I'm trying to track down a dragging sound from some Avid BB-7 brakes on a Kona Sutra. The hub is a Shimano Alfine DH-S501 dynamo hub with an SM-RT82 Centerlock disc. The noise sounds like a dragging pad, but, so far, I've been unable to make it go away. Here's what I've done so far:

  • Trued the rotor – runout is < 0.05 mm measured using a dial indicator on the rotor in a truing stand.

  • Aligned caliper to the rotor by loosening the caliper mounting bolts, then tightening the adjusters to clamp the rotor between the pads, and finally retorting the mounting bolts.

  • Checked pad thickness (wear limit), the pads are tapered, the thickness is about 3.6 mm at the outside of the rotor and about 4.0 mm at the inside.

  • Checked the hub bearings – the disc side locknut was loose, but the cones seem to be well adjusted. In the truing stand I can cause about 0.1 mm of deflection at the disc with lateral pressure at the rim. That doesn't seem excessive…

As I was looking at the brakes, I noticed that the pads seem to be closer to the rotor at the outside (like their resting configuration is 'V' shaped). As I adjust the pads I start to hear dragging sounds well before the brake travel is reasonable (the lever will go all the way to the bars, and I can move the wheel by hand when the lever is bottomed out). There seems to be a reasonable (i.e., way more than the runout in the disc) amount of space between the pads and the disc where I can see.

I also noticed that the pads themselves do not sit parallel in the caliper. With the adjusters backed all the way out, I can get one side or the other to sit against the frame of the caliper, but the other is slightly angled. It seems like the spring is not pushing out evenly.
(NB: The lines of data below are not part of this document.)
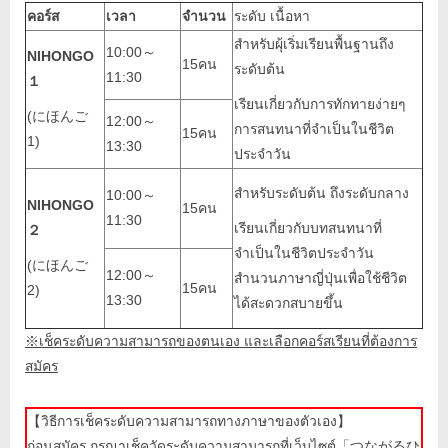
คอร์ส
เวลา
จำนวน
ระดับ เนื้อหา
สำหรับผุ้เริ่มเรียนพื้นฐานถึง
10:00～
NIHONGO
15คน
ระดับต้น
11:30
１
เรียนเกี่ยวกับการทักทายง่ายๆ
(にほんご
12:00～
การสนทนาที่จำเป็นในชีวิต
15คน
1)
13:30
ประจำวัน
สำหรับระดับต้น ถึงระดับกลาง
10:00～
NIHONGO
15คน
11:30
เรียนเกี่ยวกับบทสนทนาที่
２
จำเป็นในชีวิตประจำวัน
(にほんご
12:00～
สำนวนภาษาญี่ปุ่นเพื่อใช้ชีวิต
15คน
2)
13:30
ได้สะดวกสบายขึ้น
※เช็คระดับความสามารถของตนเอง และเลือกคอร์สเรียนที่ต้องการ
สมัคร
【วิธีการเช็คระดับความสามารถทางภาษาของตัวเอง】
ก่อนสมัคร กรุณาเช็ควัดระดับความสามารถที่เว็บไซต์「つながるひ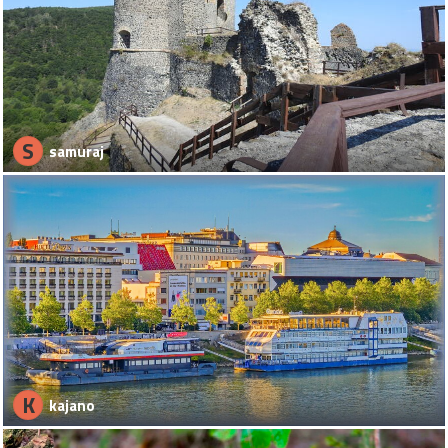
S
samuraj
K
kajano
Any ideas about what I should do next? Should the pads be tapered / sit in a 'V'?

  • 1
    Have you checked your wheel bearings for play? BB7 calipers only move one pad, so the fixed pad needs to be very close to the rotor.
    – Emyr
    Aug 18, 2015 at 14:51
  • Thanks, I'll double check. The front hub is a Shimano Alfine dynamo, I'd assumed (I know, I know) that it had sealed bearings like the SON. But thanks to your comment I just discovered that it does not. I'm going to add the hub type to the question.
    – dlu
    Aug 18, 2015 at 15:32
  • Checked the bearings. The bearings themselves seem to be well adjusted (or too tight, I'm not sure how to distinguish between the "notchiness" of the generator and that of overly tight bearings), but the disc side locknut was quite loose.
    – dlu
    Aug 18, 2015 at 16:56

1 Answer 1


To align the caliper, loosen the caliper bolts and bring the fixed cpad as close as possible to the rotor without rubbing. Then dial in the fixed pad so that it is as close as possible without rubbing. Then install your cable/housing, and begin adjusting.
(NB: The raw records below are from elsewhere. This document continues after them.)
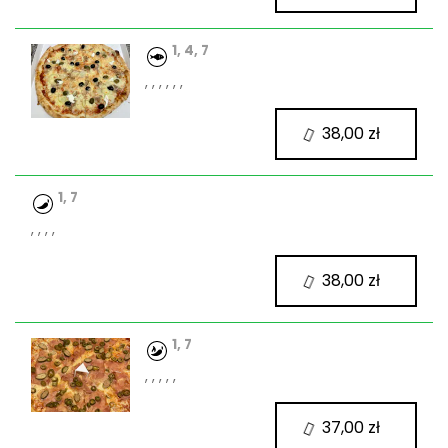
1, 4, 7
, , , , , ,
38,00 zł
1, 7
, , , ,
38,00 zł
1, 7
, , , , ,
37,00 zł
To improve brake feel, pre-stretch your cable before making adjustments. Take the wheel out, out a pad spacer in (Pedro's tire lever works great, or any other non-metal object), and squeeze the lever as hard as you can ten times. This will seat the housing into the ferrules, as well as stretch the cable out.

If the pads are sitting in a "V", then the brake pad spring most likely needs replacing. You could also try spreading it open a bit first, but the springs are so cheap that it's worth it just to get new ones.

P.S. The Alfine dynamo actually uses loose ball bearings, making it re-packable. It's tricky, due to the wiring connectors, but it's nice to be able to do it yourself.